AIM OF THE TASK
Return exactly the lines from the start of the records below through the line containing "or Urologists, Urological", both ends included, and leave out the pictures.
┌──
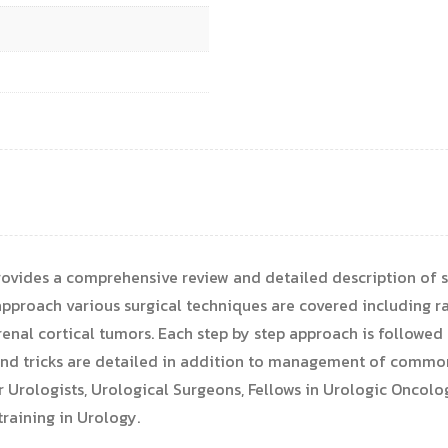
ovides a comprehensive review and detailed description of s
approach various surgical techniques are covered including r
enal cortical tumors. Each step by step approach is followed
s and tricks are detailed in addition to management of comm
or Urologists, Urological Surgeons, Fellows in Urologic Oncol
raining in Urology.​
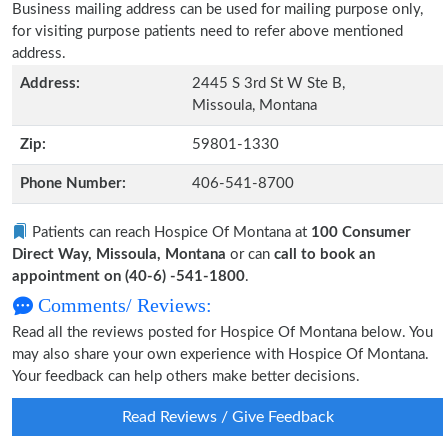
Business mailing address can be used for mailing purpose only,
for visiting purpose patients need to refer above mentioned
address.
Address:
2445 S 3rd St W Ste B,
Missoula, Montana
Zip:
59801-1330
Phone Number:
406-541-8700
Patients can reach Hospice Of Montana at
100 Consumer
Direct Way, Missoula, Montana
or can
call to book an
appointment on (40-6) -541-1800
.
Comments/ Reviews:
Read all the reviews posted for Hospice Of Montana below. You
may also share your own experience with Hospice Of Montana.
Your feedback can help others make better decisions.
Read Reviews / Give Feedback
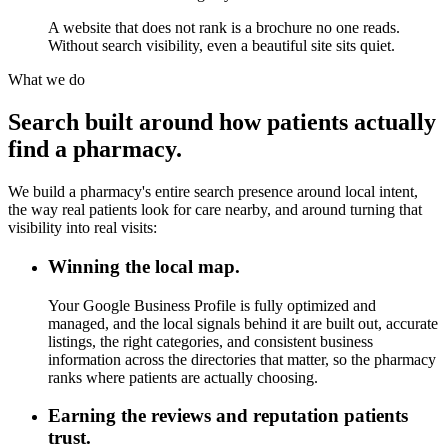
A website that does not rank is a brochure no one reads.
Without search visibility, even a beautiful site sits quiet.
What we do
Search built around how patients actually
find a pharmacy.
We build a pharmacy's entire search presence around local intent,
the way real patients look for care nearby, and around turning that
visibility into real visits:
Winning the local map.
Your Google Business Profile is fully optimized and
managed, and the local signals behind it are built out, accurate
listings, the right categories, and consistent business
information across the directories that matter, so the pharmacy
ranks where patients are actually choosing.
Earning the reviews and reputation patients
trust.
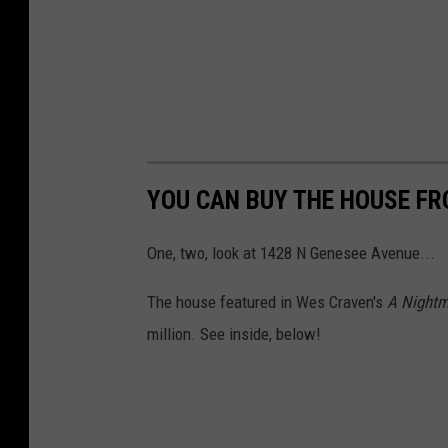
YOU CAN BUY THE HOUSE FR
One, two, look at 1428 N Genesee Avenue...
The house featured in Wes Craven's
A Nightm
million. See inside, below!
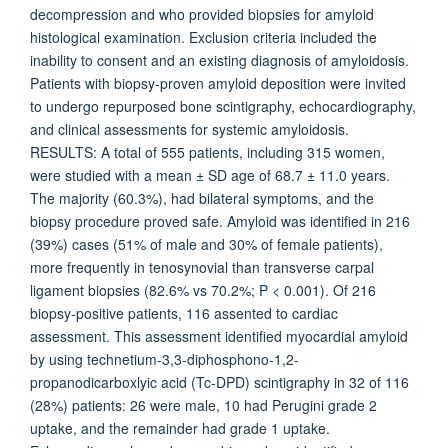
decompression and who provided biopsies for amyloid
histological examination. Exclusion criteria included the
inability to consent and an existing diagnosis of amyloidosis.
Patients with biopsy-proven amyloid deposition were invited
to undergo repurposed bone scintigraphy, echocardiography,
and clinical assessments for systemic amyloidosis.
RESULTS: A total of 555 patients, including 315 women,
were studied with a mean ± SD age of 68.7 ± 11.0 years.
The majority (60.3%), had bilateral symptoms, and the
biopsy procedure proved safe. Amyloid was identified in 216
(39%) cases (51% of male and 30% of female patients),
more frequently in tenosynovial than transverse carpal
ligament biopsies (82.6% vs 70.2%; P < 0.001). Of 216
biopsy-positive patients, 116 assented to cardiac
assessment. This assessment identified myocardial amyloid
by using technetium-3,3-diphosphono-1,2-
propanodicarboxlyic acid (Tc-DPD) scintigraphy in 32 of 116
(28%) patients: 26 were male, 10 had Perugini grade 2
uptake, and the remainder had grade 1 uptake.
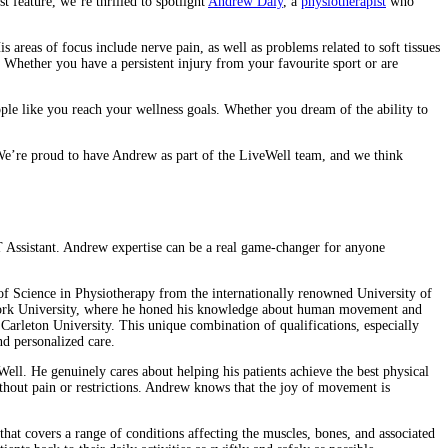
t feature, we’re thrilled to spotlight
Andrew Daly
, a
physiotherapist
who
s areas of focus include nerve pain, as well as problems related to soft tissues
s. Whether you have a persistent injury from your favourite sport or are
ople like you reach your wellness goals. Whether you dream of the ability to
. We’re proud to have Andrew as part of the LiveWell team, and we think
PT Assistant. Andrew expertise can be a real game-changer for anyone
 of Science in Physiotherapy from the internationally renowned University of
om York University, where he honed his knowledge about human movement and
Carleton University. This unique combination of qualifications, especially
nd personalized care.
veWell. He genuinely cares about helping his patients achieve the best physical
ithout pain or restrictions. Andrew knows that the joy of movement is
 that covers a range of conditions affecting the muscles, bones, and associated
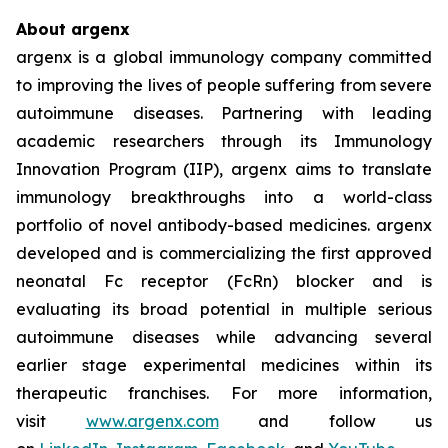
About argenx
argenx is a global immunology company committed
to improving the lives of people suffering from severe
autoimmune diseases. Partnering with leading
academic researchers through its Immunology
Innovation Program (IIP), argenx aims to translate
immunology breakthroughs into a world-class
portfolio of novel antibody-based medicines. argenx
developed and is commercializing the first approved
neonatal Fc receptor (FcRn) blocker and is
evaluating its broad potential in multiple serious
autoimmune diseases while advancing several
earlier stage experimental medicines within its
therapeutic franchises. For more information,
visit
www.argenx.com
and follow us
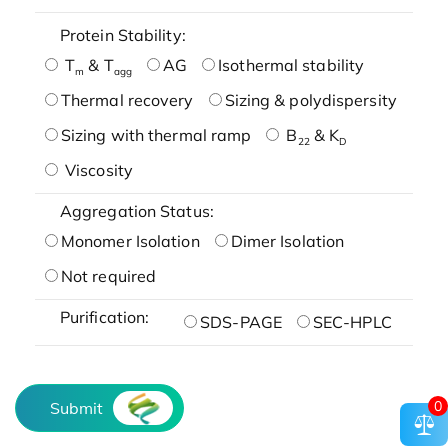
Protein Stability:
T
& T
AG
Isothermal stability
m
agg
Thermal recovery
Sizing & polydispersity
Sizing with thermal ramp
B
& K
22
D
Viscosity
Aggregation Status:
Monomer Isolation
Dimer Isolation
Not required
Purification:
SDS-PAGE
SEC-HPLC
0
Submit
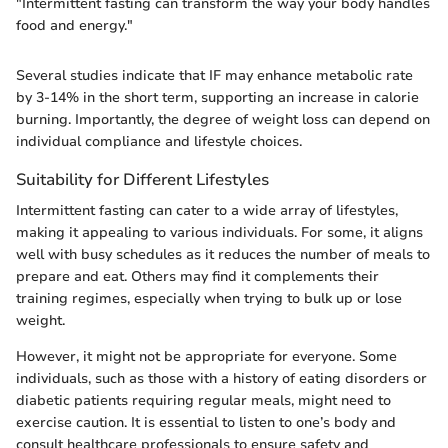
"Intermittent fasting can transform the way your body handles
food and energy."
Several studies indicate that IF may enhance metabolic rate
by 3-14% in the short term, supporting an increase in calorie
burning. Importantly, the degree of weight loss can depend on
individual compliance and lifestyle choices.
Suitability for Different Lifestyles
Intermittent fasting can cater to a wide array of lifestyles,
making it appealing to various individuals. For some, it aligns
well with busy schedules as it reduces the number of meals to
prepare and eat. Others may find it complements their
training regimes, especially when trying to bulk up or lose
weight.
However, it might not be appropriate for everyone. Some
individuals, such as those with a history of eating disorders or
diabetic patients requiring regular meals, might need to
exercise caution. It is essential to listen to one’s body and
consult healthcare professionals to ensure safety and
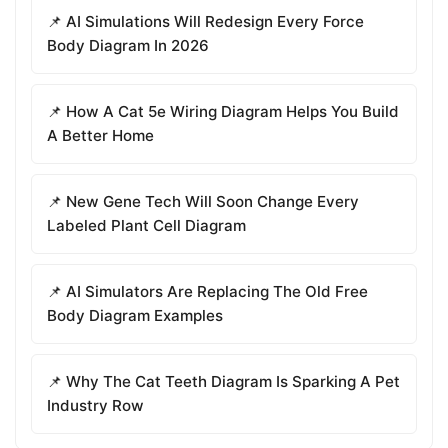
📌 AI Simulations Will Redesign Every Force
Body Diagram In 2026
📌 How A Cat 5e Wiring Diagram Helps You Build
A Better Home
📌 New Gene Tech Will Soon Change Every
Labeled Plant Cell Diagram
📌 AI Simulators Are Replacing The Old Free
Body Diagram Examples
📌 Why The Cat Teeth Diagram Is Sparking A Pet
Industry Row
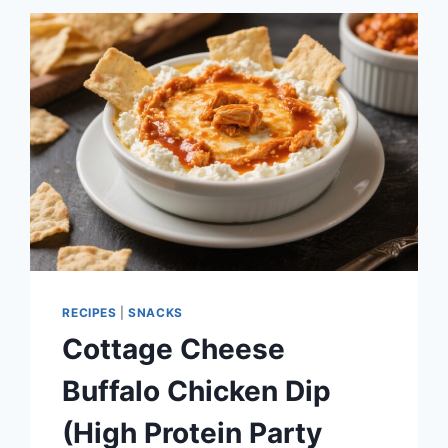
(BLENDED,
3
INGREDIENTS)
RECIPES
|
SNACKS
Cottage Cheese
Buffalo Chicken Dip
(High Protein Party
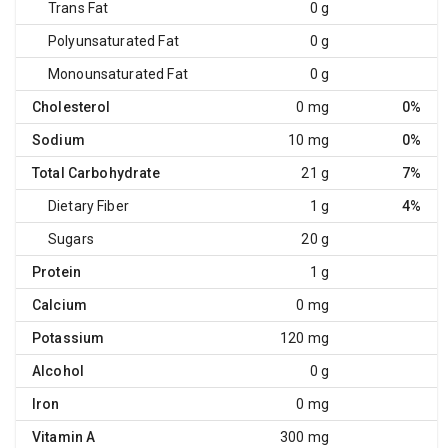
Trans Fat
0 g
Polyunsaturated Fat
0 g
Monounsaturated Fat
0 g
Cholesterol
0 mg
0%
Sodium
10 mg
0%
Total Carbohydrate
21 g
7%
Dietary Fiber
1 g
4%
Sugars
20 g
Protein
1 g
Calcium
0 mg
Potassium
120 mg
Alcohol
0 g
Iron
0 mg
Vitamin A
300 mg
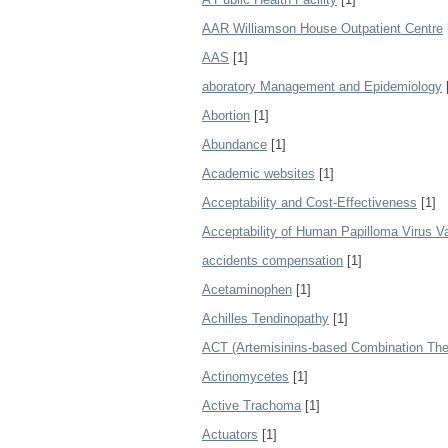
AAR Williamson House Outpatient Centre
AAS
[1]
aboratory Management and Epidemiology
Abortion
[1]
Abundance
[1]
Academic websites
[1]
Acceptability and Cost-Effectiveness
[1]
Acceptability of Human Papilloma Virus 
accidents compensation
[1]
Acetaminophen
[1]
Achilles Tendinopathy
[1]
ACT (Artemisinins-based Combination The
Actinomycetes
[1]
Active Trachoma
[1]
Actuators
[1]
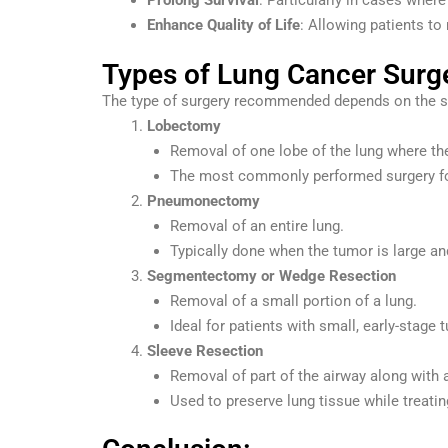
Prolong Survival
: Particularly in cases where
Enhance Quality of Life
: Allowing patients to 
Types of Lung Cancer Surg
The type of surgery recommended depends on the sta
Lobectomy
Removal of one lobe of the lung where the
The most commonly performed surgery fo
Pneumonectomy
Removal of an entire lung.
Typically done when the tumor is large and
Segmentectomy or Wedge Resection
Removal of a small portion of a lung.
Ideal for patients with small, early-stage 
Sleeve Resection
Removal of part of the airway along with 
Used to preserve lung tissue while treatin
└──
SOLUTION TO THIS EXERCISE
ovides a comprehensive review and detailed description of s
approach various surgical techniques are covered including r
enal cortical tumors. Each step by step approach is followed
s and tricks are detailed in addition to management of comm
or Urologists, Urological Surgeons, Fellows in Urologic Oncol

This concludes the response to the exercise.